Why should I write off the Celtics? It costs me nothing to cheer for them when they are terrible. I don't have a chance to go to the games and I think they have a good plan to be a good team in the future. Why write them off because they are bad for one season? This is annoying point of view. It's not like the Celtics are a consistently bad team that causes me to write them off based on continuous lack of success. It's silly to claim fans should write off a team because that team struggles for a few seasons. It's not feigning loyalty to cheer for these teams, but is the definition of being a loyal fan.

Stay true to your favorite college basketball team because colleges play a larger role in society. NBA teams are just entertainment organizations. 

Well, college sports are entertainment as well. Not to mention, the role in society the NBA or NFL plays is irrelevant as to whether a person should be a fair weather fan or not.

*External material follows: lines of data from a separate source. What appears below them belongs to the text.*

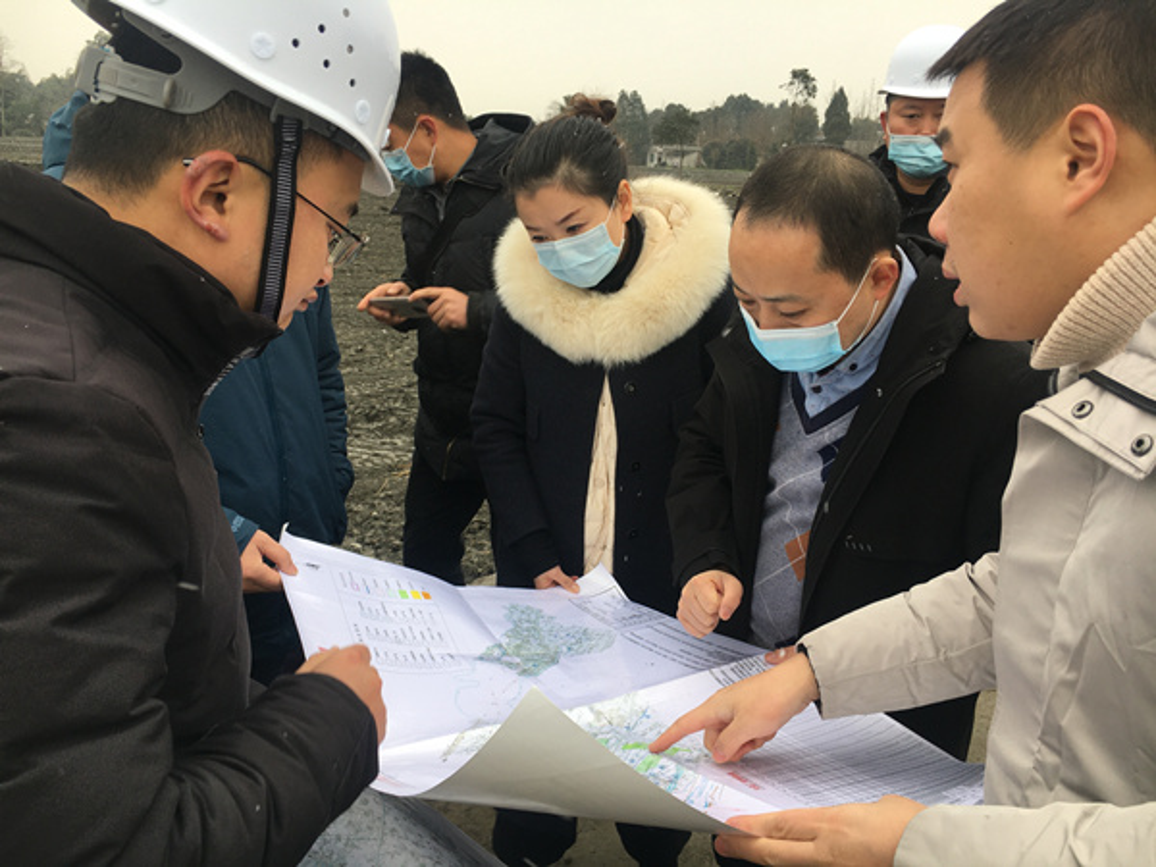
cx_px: 578
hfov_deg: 61.7
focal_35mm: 29
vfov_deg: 48.2
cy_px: 434
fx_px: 968
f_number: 2.2
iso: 25
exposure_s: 1/120
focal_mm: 4.15
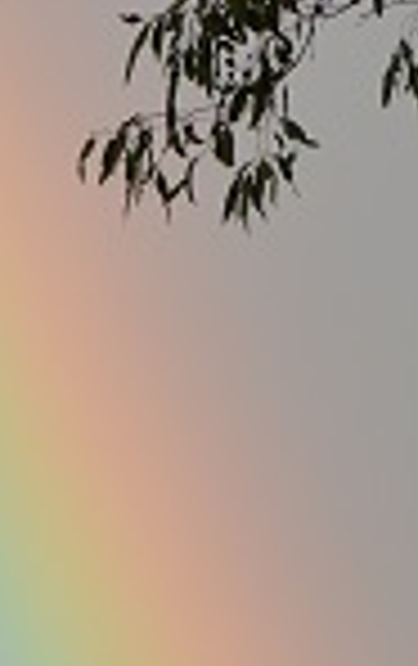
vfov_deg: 2.4
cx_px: -36
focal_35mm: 877
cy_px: 394
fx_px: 15923
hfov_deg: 1.5
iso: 640
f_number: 5.6
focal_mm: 170
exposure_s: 1/1000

Trailing Arizona by 9 points with six minutes remaining, a loss meaning elimination, facing fourth-and-goal at the Cardinals' 1, St. Louis coach Jeff Fisher sent in the placekicking unit. Yes, Les Mouflons needed two scores. But a field goal can be launched from long distance, St. Louis was just one yard away from the touchdown it had to get. The closest the Rams would come for the remainder of the contest was the Arizona 43.

So could the Rams have made the kick from the Arizona 43? That's a 60+ yard field goal from there. I'm not saying the conservative route is the way to go, but Tre Mason had 2.5 yards per carry during the game and the Cardinals are the a decent team against the rush (13th in the NFL). If they don't convert, the game is over. Fine, go for it, but even if the Rams converted they still may not have won the game.

Seattle leading 21-6 in the fourth quarter at Arizona, the Cardinals had no margin for error on defense. The Bluish Men Group faced first-and-15 deep in their territory. Arizona put nine men into the box against the expected clock-killer run. Marshawn Lynch broke through and reached the Seattle 45, where he was hemmed in at the sideline by Patrick Peterson and Rashad Johnson. Antonio Cromartie, the third defender close to Lynch, came to a complete stop and watched.

That Lynch managed to escape Peterson's grasp is impressive -- Peterson seemed to be trying to shove the Seattle tailback out of bounds rather than use proper form and wrap up. Ricardo Lockette, an undrafted Division II player who is a TMQ favorite, hustled like mad to get downfield and block Johnson out of the action. Cromartie simply stood watching as Lynch got away, not beginning to hustle until it was too late to stop the 79-yard touchdown that all but ended Arizona's bid for home-field advantage leading up to a Super Bowl on Arizona's home field.

You know who else is a TMQ favorite on this play? First round pick Marshawn Lynch. Funny how his draft position isn't mentioned at all when he was the guy running the football, while Gregg takes care to mention an undrafted free agent hustled down the field to block.

Next Week: Who will be fired on Black Monday?

Not Gregg Easterbrook, that's for sure.